Over the last 6 months, the airline has been negotiating with the union and other representatives for a new agreement.

Qantas’ 4-year proposition — which the airline says offers increased pay and allowances — was shut down last month.

Staff were apparently concerned over an included 2-year wage freeze and additional on-call shifts.

According to the airline, without these changes, the enterprise agreement is “unworkable” post-COVID-19.

It said the FAAA’s proposed counter-offer would see it forking out an additional $60 million over the 4 years.

In a statement, the airline said its international competitors are moving to “more dynamic schedules”, adapting to demand by swapping out aircraft at short notice.

Qantas’ enterprise agreement means 20% of its 2,500-strong long-haul crew can only work in one type of aircraft.
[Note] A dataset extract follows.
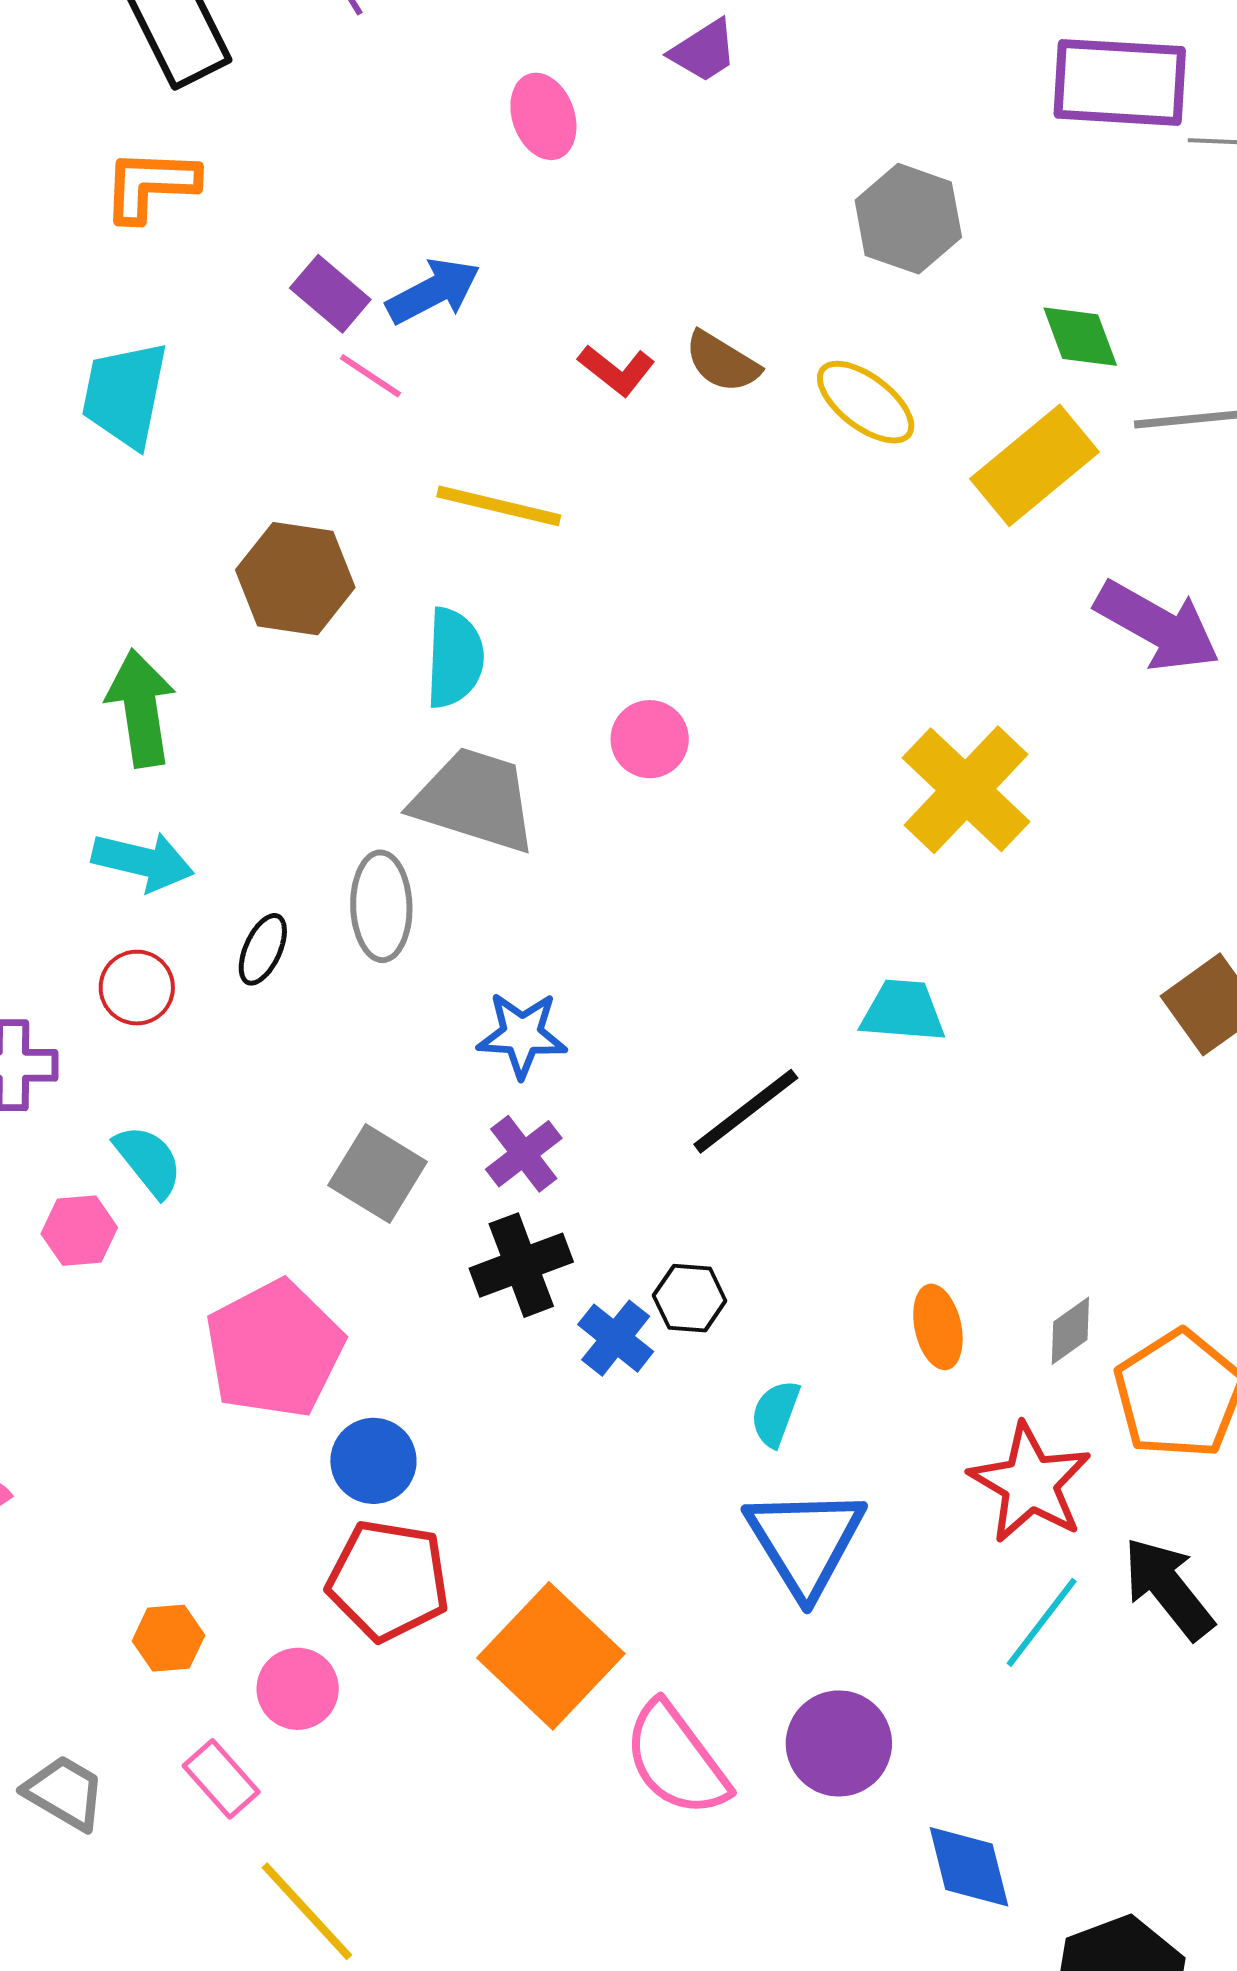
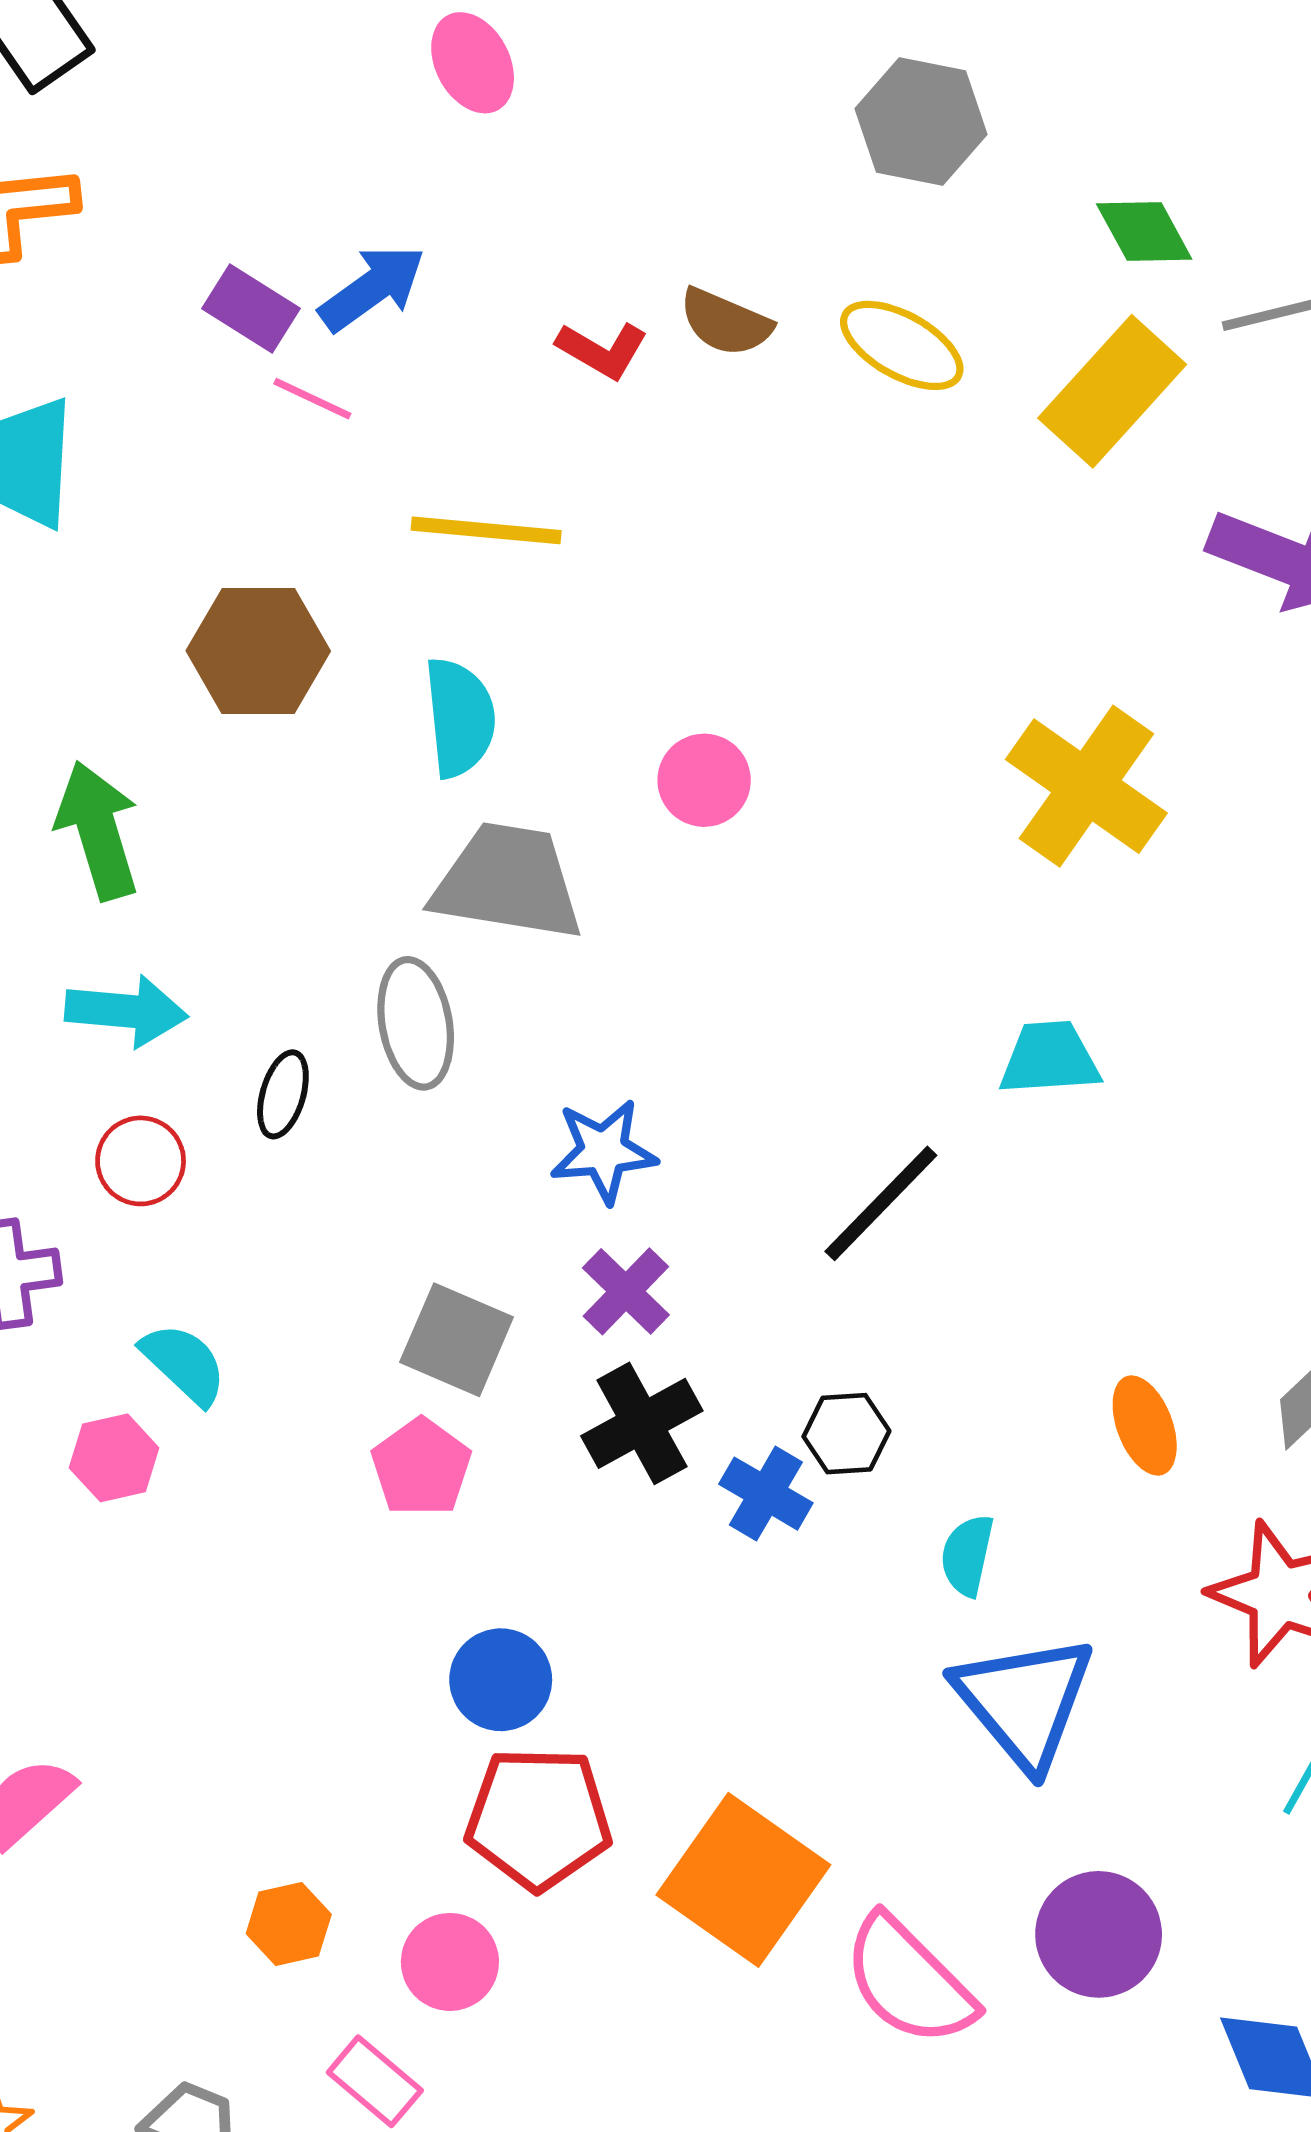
pink pentagon: (274, 1349) -> (421, 1467), moved, size x0.6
Crew are limited to working on either Airbus A330s, or both Airbus A380s and Boeing 787s.

Qantas’ proposed agreement would mean crew could be trained to work across all 3 aircraft.

Additionally, Qantas wants to place all crew on a single rostering system which already directs 80% of crew.

On termination of the agreement, crew would fall under the modern award, which Qantas calls “the safety net for the industry”, until a new agreement is agreed upon.

According to David, the FAAA created a “scare campaign” against the proposition, claiming it would bring redundancies and offshoring.

He stated: “The union’s default position is that the company can’t be trusted and should always give more. That’s simply wrong.”

What did management say?

Commenting on the fight, David noted:

Asking to terminate the current agreement is the last thing we want, but we’re stuck between a rock and a hard place…

The challenges facing airlines are pretty obvious and, even though we’re flying internationally again, it’s clear that we have to operate in a more agile and flexible way than we did pre-COVID in order to recover and match customer demand.

Qantas is willing to put the rejected deal back on the table. However, David stated that would require a backflip from a union he says has “continually misrepresented the facts”. He continued:

I know our people will be disappointed that it has come to this and so are we. We’re open to putting the same deal that was rejected back on the table, but that would require a change of heart from a union that has continually misrepresented the facts.

We have sold land, mortgaged aircraft, and raised money from shareholders to get through this pandemic. The government has provided hundreds of millions in direct funding to our employees while they were stood down. We don’t think the flexibility we’re asking from our international crew is unreasonable given the challenges we continue to face.

Meanwhile, FAAA secretary Teri O’Toole has been quoted by the Australian Financial Review as saying:

We had met the company on a number of their claims, but they would not have met with any of ours…

These were the heroes that have had to bring stranded Australians back during COVID-19, and this is how the company repays them for exercising their workplace rights to vote down the new agreement.

Qantas share price snapshot

It has been a tough start to the year for the Qantas share price.

The airline’s stock is currently up just 0.4% year to date. Though, it’s 4% higher than it was this time last year.